● **PROMPT**:
The records below are to be transcribed word for word.

Stored data entries:
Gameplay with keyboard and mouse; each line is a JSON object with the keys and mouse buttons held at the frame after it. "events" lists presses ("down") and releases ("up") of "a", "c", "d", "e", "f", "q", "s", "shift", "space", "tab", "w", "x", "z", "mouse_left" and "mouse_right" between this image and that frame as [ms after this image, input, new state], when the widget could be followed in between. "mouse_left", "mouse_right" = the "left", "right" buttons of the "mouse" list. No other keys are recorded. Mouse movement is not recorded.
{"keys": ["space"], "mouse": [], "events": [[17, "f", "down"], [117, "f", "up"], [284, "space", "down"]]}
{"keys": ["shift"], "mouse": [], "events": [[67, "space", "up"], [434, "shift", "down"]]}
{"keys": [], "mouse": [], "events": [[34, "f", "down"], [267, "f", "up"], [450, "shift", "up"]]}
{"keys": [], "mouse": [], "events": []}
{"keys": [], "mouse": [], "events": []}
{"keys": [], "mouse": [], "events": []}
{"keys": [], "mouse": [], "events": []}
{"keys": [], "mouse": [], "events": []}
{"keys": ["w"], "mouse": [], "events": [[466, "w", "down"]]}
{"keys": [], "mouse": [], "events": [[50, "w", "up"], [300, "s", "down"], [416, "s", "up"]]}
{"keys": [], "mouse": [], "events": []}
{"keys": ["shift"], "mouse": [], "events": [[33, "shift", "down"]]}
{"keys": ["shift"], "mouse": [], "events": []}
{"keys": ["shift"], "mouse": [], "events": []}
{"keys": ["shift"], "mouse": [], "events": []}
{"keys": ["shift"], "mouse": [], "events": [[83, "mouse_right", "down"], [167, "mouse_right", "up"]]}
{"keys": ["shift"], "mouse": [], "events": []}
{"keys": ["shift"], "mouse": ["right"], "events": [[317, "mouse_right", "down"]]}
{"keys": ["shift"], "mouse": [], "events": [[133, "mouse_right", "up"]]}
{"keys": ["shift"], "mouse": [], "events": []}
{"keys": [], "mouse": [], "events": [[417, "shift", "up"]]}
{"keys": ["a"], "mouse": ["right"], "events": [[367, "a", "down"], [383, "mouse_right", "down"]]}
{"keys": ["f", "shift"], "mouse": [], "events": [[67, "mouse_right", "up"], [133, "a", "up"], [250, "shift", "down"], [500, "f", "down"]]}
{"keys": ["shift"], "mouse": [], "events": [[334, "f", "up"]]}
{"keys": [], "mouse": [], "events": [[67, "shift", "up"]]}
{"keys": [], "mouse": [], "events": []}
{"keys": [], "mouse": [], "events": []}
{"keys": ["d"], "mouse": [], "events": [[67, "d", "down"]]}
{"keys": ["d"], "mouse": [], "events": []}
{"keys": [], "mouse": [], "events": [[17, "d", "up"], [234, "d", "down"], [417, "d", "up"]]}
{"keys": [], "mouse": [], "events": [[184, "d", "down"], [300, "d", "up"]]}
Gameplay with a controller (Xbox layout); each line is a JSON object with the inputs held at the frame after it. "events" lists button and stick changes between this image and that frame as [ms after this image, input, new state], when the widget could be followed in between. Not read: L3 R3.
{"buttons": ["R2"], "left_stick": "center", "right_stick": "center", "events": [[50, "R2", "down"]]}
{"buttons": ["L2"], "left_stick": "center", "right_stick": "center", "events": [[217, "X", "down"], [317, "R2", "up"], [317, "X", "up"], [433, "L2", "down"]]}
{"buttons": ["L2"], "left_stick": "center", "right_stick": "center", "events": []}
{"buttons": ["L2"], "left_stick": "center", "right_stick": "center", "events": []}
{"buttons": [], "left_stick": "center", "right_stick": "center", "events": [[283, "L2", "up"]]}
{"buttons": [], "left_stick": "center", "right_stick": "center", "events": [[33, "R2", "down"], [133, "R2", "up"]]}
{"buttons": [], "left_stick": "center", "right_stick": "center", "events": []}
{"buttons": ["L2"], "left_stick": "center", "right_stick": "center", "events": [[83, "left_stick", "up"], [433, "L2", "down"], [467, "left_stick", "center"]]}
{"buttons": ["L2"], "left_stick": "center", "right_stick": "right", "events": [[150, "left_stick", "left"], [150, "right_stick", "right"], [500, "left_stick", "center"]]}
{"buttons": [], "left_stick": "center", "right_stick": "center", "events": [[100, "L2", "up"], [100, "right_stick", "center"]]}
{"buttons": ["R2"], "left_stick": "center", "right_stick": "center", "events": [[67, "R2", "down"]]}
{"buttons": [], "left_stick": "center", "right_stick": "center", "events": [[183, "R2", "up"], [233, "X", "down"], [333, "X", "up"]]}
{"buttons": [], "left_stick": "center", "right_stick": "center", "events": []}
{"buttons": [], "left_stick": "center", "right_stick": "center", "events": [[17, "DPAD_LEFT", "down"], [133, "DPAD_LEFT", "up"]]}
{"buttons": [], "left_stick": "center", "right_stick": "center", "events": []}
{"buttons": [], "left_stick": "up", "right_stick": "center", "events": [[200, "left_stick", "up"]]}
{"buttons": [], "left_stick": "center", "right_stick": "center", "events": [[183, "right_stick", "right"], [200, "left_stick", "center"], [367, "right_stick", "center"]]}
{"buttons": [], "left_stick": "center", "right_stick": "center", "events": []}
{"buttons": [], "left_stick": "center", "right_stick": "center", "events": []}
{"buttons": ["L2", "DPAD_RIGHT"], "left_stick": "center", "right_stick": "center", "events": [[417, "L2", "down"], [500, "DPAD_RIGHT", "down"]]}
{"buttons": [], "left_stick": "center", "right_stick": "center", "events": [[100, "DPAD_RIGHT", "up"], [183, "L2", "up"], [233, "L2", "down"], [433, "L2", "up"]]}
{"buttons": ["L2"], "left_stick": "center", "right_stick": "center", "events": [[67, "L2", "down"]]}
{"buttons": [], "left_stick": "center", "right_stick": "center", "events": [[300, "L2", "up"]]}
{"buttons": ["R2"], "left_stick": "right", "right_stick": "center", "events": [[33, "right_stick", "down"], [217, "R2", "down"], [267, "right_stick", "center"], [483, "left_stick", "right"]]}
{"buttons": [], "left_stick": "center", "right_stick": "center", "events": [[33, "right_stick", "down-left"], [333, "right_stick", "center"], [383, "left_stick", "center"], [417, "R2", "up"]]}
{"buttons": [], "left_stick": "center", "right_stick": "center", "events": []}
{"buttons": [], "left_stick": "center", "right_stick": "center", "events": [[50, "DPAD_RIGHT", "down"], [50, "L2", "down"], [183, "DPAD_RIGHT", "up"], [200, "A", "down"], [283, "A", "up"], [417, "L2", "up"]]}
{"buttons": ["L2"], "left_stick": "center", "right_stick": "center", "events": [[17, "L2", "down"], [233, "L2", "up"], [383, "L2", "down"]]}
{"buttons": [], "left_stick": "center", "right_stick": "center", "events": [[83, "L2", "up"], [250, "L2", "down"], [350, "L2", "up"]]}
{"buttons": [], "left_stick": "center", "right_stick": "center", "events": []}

● **REPLY**:
Gameplay with keyboard and mouse; each line is a JSON object with the keys and mouse buttons held at the frame after it. "events" lists presses ("down") and releases ("up") of "a", "c", "d", "e", "f", "q", "s", "shift", "space", "tab", "w", "x", "z", "mouse_left" and "mouse_right" between this image and that frame as [ms after this image, input, new state], when the widget could be followed in between. "mouse_left", "mouse_right" = the "left", "right" buttons of the "mouse" list. No other keys are recorded. Mouse movement is not recorded.
{"keys": ["space"], "mouse": [], "events": [[17, "f", "down"], [117, "f", "up"], [284, "space", "down"]]}
{"keys": ["shift"], "mouse": [], "events": [[67, "space", "up"], [434, "shift", "down"]]}
{"keys": [], "mouse": [], "events": [[34, "f", "down"], [267, "f", "up"], [450, "shift", "up"]]}
{"keys": [], "mouse": [], "events": []}
{"keys": [], "mouse": [], "events": []}
{"keys": [], "mouse": [], "events": []}
{"keys": [], "mouse": [], "events": []}
{"keys": [], "mouse": [], "events": []}
{"keys": ["w"], "mouse": [], "events": [[466, "w", "down"]]}
{"keys": [], "mouse": [], "events": [[50, "w", "up"], [300, "s", "down"], [416, "s", "up"]]}
{"keys": [], "mouse": [], "events": []}
{"keys": ["shift"], "mouse": [], "events": [[33, "shift", "down"]]}
{"keys": ["shift"], "mouse": [], "events": []}
{"keys": ["shift"], "mouse": [], "events": []}
{"keys": ["shift"], "mouse": [], "events": []}
{"keys": ["shift"], "mouse": [], "events": [[83, "mouse_right", "down"], [167, "mouse_right", "up"]]}
{"keys": ["shift"], "mouse": [], "events": []}
{"keys": ["shift"], "mouse": ["right"], "events": [[317, "mouse_right", "down"]]}
{"keys": ["shift"], "mouse": [], "events": [[133, "mouse_right", "up"]]}
{"keys": ["shift"], "mouse": [], "events": []}
{"keys": [], "mouse": [], "events": [[417, "shift", "up"]]}
{"keys": ["a"], "mouse": ["right"], "events": [[367, "a", "down"], [383, "mouse_right", "down"]]}
{"keys": ["f", "shift"], "mouse": [], "events": [[67, "mouse_right", "up"], [133, "a", "up"], [250, "shift", "down"], [500, "f", "down"]]}
{"keys": ["shift"], "mouse": [], "events": [[334, "f", "up"]]}
{"keys": [], "mouse": [], "events": [[67, "shift", "up"]]}
{"keys": [], "mouse": [], "events": []}
{"keys": [], "mouse": [], "events": []}
{"keys": ["d"], "mouse": [], "events": [[67, "d", "down"]]}
{"keys": ["d"], "mouse": [], "events": []}
{"keys": [], "mouse": [], "events": [[17, "d", "up"], [234, "d", "down"], [417, "d", "up"]]}
{"keys": [], "mouse": [], "events": [[184, "d", "down"], [300, "d", "up"]]}
Gameplay with a controller (Xbox layout); each line is a JSON object with the inputs held at the frame after it. "events" lists button and stick changes between this image and that frame as [ms after this image, input, new state], when the widget could be followed in between. Not read: L3 R3.
{"buttons": ["R2"], "left_stick": "center", "right_stick": "center", "events": [[50, "R2", "down"]]}
{"buttons": ["L2"], "left_stick": "center", "right_stick": "center", "events": [[217, "X", "down"], [317, "R2", "up"], [317, "X", "up"], [433, "L2", "down"]]}
{"buttons": ["L2"], "left_stick": "center", "right_stick": "center", "events": []}
{"buttons": ["L2"], "left_stick": "center", "right_stick": "center", "events": []}
{"buttons": [], "left_stick": "center", "right_stick": "center", "events": [[283, "L2", "up"]]}
{"buttons": [], "left_stick": "center", "right_stick": "center", "events": [[33, "R2", "down"], [133, "R2", "up"]]}
{"buttons": [], "left_stick": "center", "right_stick": "center", "events": []}
{"buttons": ["L2"], "left_stick": "center", "right_stick": "center", "events": [[83, "left_stick", "up"], [433, "L2", "down"], [467, "left_stick", "center"]]}
{"buttons": ["L2"], "left_stick": "center", "right_stick": "right", "events": [[150, "left_stick", "left"], [150, "right_stick", "right"], [500, "left_stick", "center"]]}
{"buttons": [], "left_stick": "center", "right_stick": "center", "events": [[100, "L2", "up"], [100, "right_stick", "center"]]}
{"buttons": ["R2"], "left_stick": "center", "right_stick": "center", "events": [[67, "R2", "down"]]}
{"buttons": [], "left_stick": "center", "right_stick": "center", "events": [[183, "R2", "up"], [233, "X", "down"], [333, "X", "up"]]}
{"buttons": [], "left_stick": "center", "right_stick": "center", "events": []}
{"buttons": [], "left_stick": "center", "right_stick": "center", "events": [[17, "DPAD_LEFT", "down"], [133, "DPAD_LEFT", "up"]]}
{"buttons": [], "left_stick": "center", "right_stick": "center", "events": []}
{"buttons": [], "left_stick": "up", "right_stick": "center", "events": [[200, "left_stick", "up"]]}
{"buttons": [], "left_stick": "center", "right_stick": "center", "events": [[183, "right_stick", "right"], [200, "left_stick", "center"], [367, "right_stick", "center"]]}
{"buttons": [], "left_stick": "center", "right_stick": "center", "events": []}
{"buttons": [], "left_stick": "center", "right_stick": "center", "events": []}
{"buttons": ["L2", "DPAD_RIGHT"], "left_stick": "center", "right_stick": "center", "events": [[417, "L2", "down"], [500, "DPAD_RIGHT", "down"]]}
{"buttons": [], "left_stick": "center", "right_stick": "center", "events": [[100, "DPAD_RIGHT", "up"], [183, "L2", "up"], [233, "L2", "down"], [433, "L2", "up"]]}
{"buttons": ["L2"], "left_stick": "center", "right_stick": "center", "events": [[67, "L2", "down"]]}
{"buttons": [], "left_stick": "center", "right_stick": "center", "events": [[300, "L2", "up"]]}
{"buttons": ["R2"], "left_stick": "right", "right_stick": "center", "events": [[33, "right_stick", "down"], [217, "R2", "down"], [267, "right_stick", "center"], [483, "left_stick", "right"]]}
{"buttons": [], "left_stick": "center", "right_stick": "center", "events": [[33, "right_stick", "down-left"], [333, "right_stick", "center"], [383, "left_stick", "center"], [417, "R2", "up"]]}
{"buttons": [], "left_stick": "center", "right_stick": "center", "events": []}
{"buttons": [], "left_stick": "center", "right_stick": "center", "events": [[50, "DPAD_RIGHT", "down"], [50, "L2", "down"], [183, "DPAD_RIGHT", "up"], [200, "A", "down"], [283, "A", "up"], [417, "L2", "up"]]}
{"buttons": ["L2"], "left_stick": "center", "right_stick": "center", "events": [[17, "L2", "down"], [233, "L2", "up"], [383, "L2", "down"]]}
{"buttons": [], "left_stick": "center", "right_stick": "center", "events": [[83, "L2", "up"], [250, "L2", "down"], [350, "L2", "up"]]}
{"buttons": [], "left_stick": "center", "right_stick": "center", "events": []}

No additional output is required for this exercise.